# What to add to Hercules' diet?



## JESSJAMES (May 29, 2010)

So as some of you may have been following in my other post the other day about getting Hercules, I've now got him! And I learned today that his food is "Sunseed Hedgehog Formula" it's a 709g container of it, and there's still about 3/4 left in there. The guy I got Hercules from told me that it would last me about a week... Which doesn't seem right? But I dunno, we'll see how it goes.. 

Anyways.. the point is, what can I add to this, because currently that's all he gets, and I think that's all he's ever really gotten.. What kind of cat food or whatnot will best go with this? And then once this runs out, stick to the cat food?? I think Hercules is slightly bigger than he should be, just from others that I've seen, but then again, I guess they're all very different, right? 

I am on a budget too.. not saying I need to buy home brand everything! But I'm not going to go and buy him the most expensivest food there is! You know? 

Thanks for the help guys! This forum is great


----------



## susanaproenca (Aug 14, 2010)

Hey there,
There's a sticky on the Diet and Nutrition thread called Dry cat Food List, you should take a look at it!  

When Col. Mustard came to live with us she was eating ferret food, I didn't know better so I bought her the Sunseed food. After I read here that that food isn't too good either, I switched her diet to a mix of 40% Wellness Indoor Health, 40% Natural Balance Green Pea and Duck and 20% Sunseed. I gotta say, she doesn't really eat a lot of the Sunseed, she prefers the cat food. 

And 3/4 of the container will probably last you way more than a week. They don't eat that much, one bag of cat food will last you a long time (just make sure it doesn't get stale.)  

Regarding his size, he might be a big hedgie. Or does he look fat? 

Good luck!


----------



## susanaproenca (Aug 14, 2010)

Here's the cat food list.

viewtopic.php?f=6&t=15


----------



## susanaproenca (Aug 14, 2010)

This is a very interesting topic that was going on about hedgehog's sizes and weights. It can help you figure out if Hercules looks overweight or just big. 

viewtopic.php?f=2&t=6901&p=57392&hilit=hedgehog+sizes#p57392


----------



## Shelobe (Jul 22, 2010)

I went out and bought 3 different foods that ended up costing me around 60 bucks. It seemed pretty expensive since I'm a budget as well. Good thing is that it will last a loooooooong time and I also give the mix to my cat. To help keep the cost down, I also set aside little things for ****tles when I cook dinner. The other night I made chicken alfredo so I put aside some chicken, pasta and broccoli for the little guy. When you're out I'd get some mealworms too. They are pretty cheap and can be stored in your fridge.


----------



## JESSJAMES (May 29, 2010)

Oh yeah, that works too I guess. But I'm vegetarian, so he wouldn't get any meat from me  Fruit & veggies that he can have I'd share with him though at times. 
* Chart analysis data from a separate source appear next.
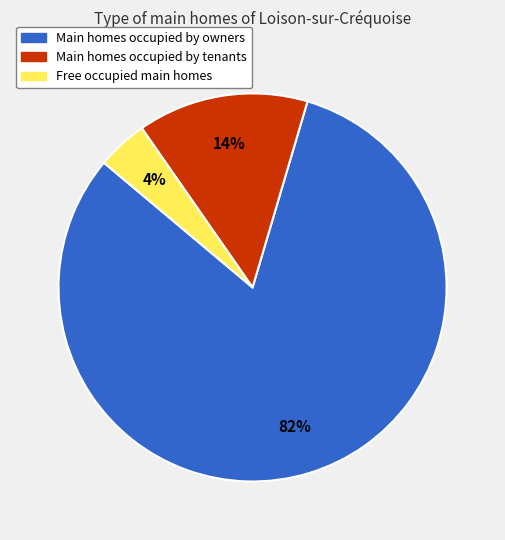

Does any single category account for the majority?

Yes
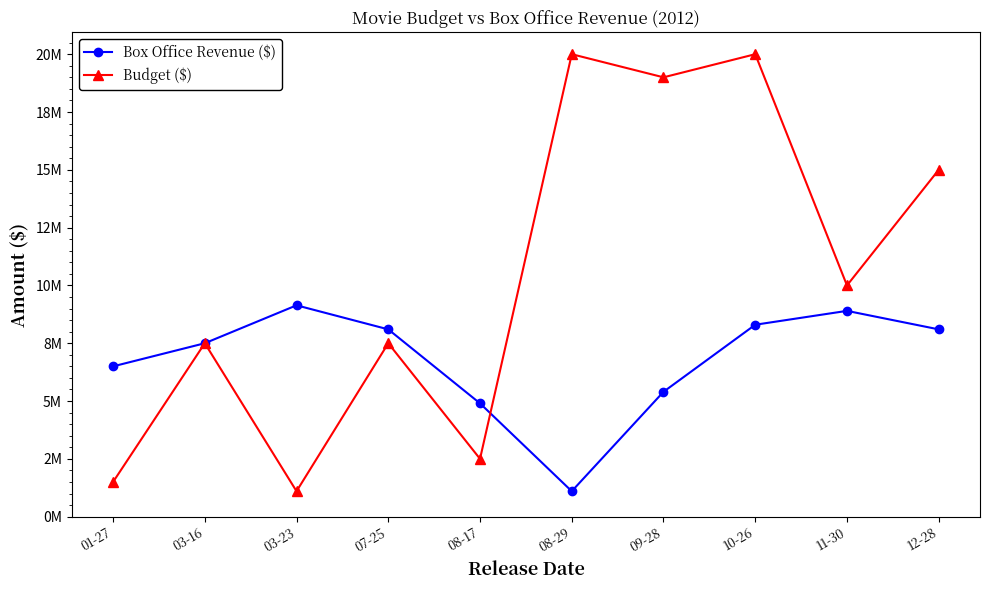

Which label corresponds to the largest value in the chart?

08-29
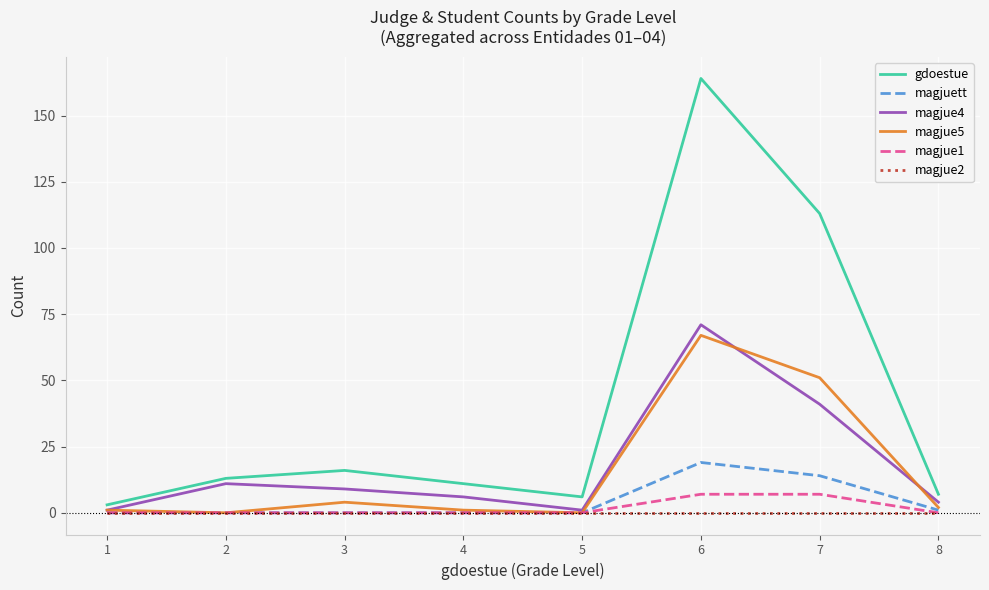

At which category is the sum across all series the highest?

6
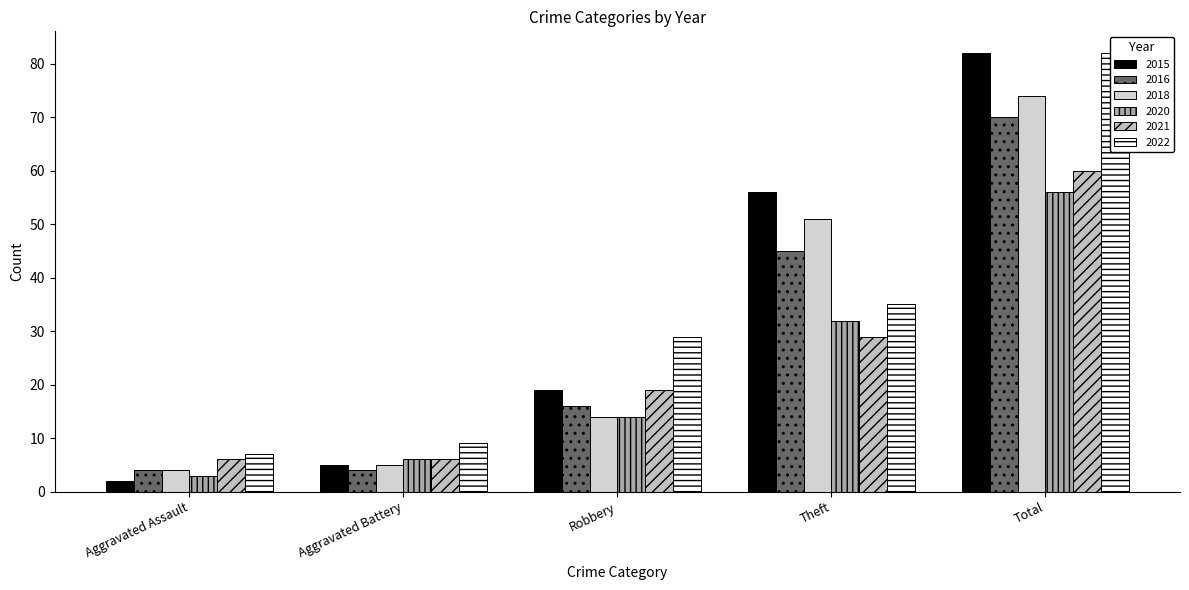

Between Aggravated Assault and Robbery, which series saw the biggest shift?

2022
I took a list of stuff I needed to buy today (food too). Like, I wrote a list of the cat food types I was looking for, and I couldn't find ANY of them! D: Annoying.. maybe they don't have those ones in Canada...


----------



## susanaproenca (Aug 14, 2010)

Yes, it can be a little frustrating to shop for food... I really wanted to give the Colonel the Chicken Soup for the Cat's Lover Soul, but couldn't find a store around here that carries it. 

Did you see something else you thought it might be good?


----------



## tie-dye hedgie (Dec 19, 2009)

Have you tried organic food stores? Sometimes they carry a couple varieties of the food you may want.


----------



## MeAmandaTee (Aug 9, 2010)

i know that pet valu carries wellness (im in canada) and it also carries chicken soup for the cat lovers soul, you should try there for foods, wellness isnt that expensive compared to other foods like royal canin im not sure about chicken soup tho..  I would recommend emailing the company that sells the food brand you want and getting them to send free samples to you because not all hedgies will like the food you buy for them. check out the pet valu site and see if they have the brand that you were looking for

http://www.petvalu.com/


----------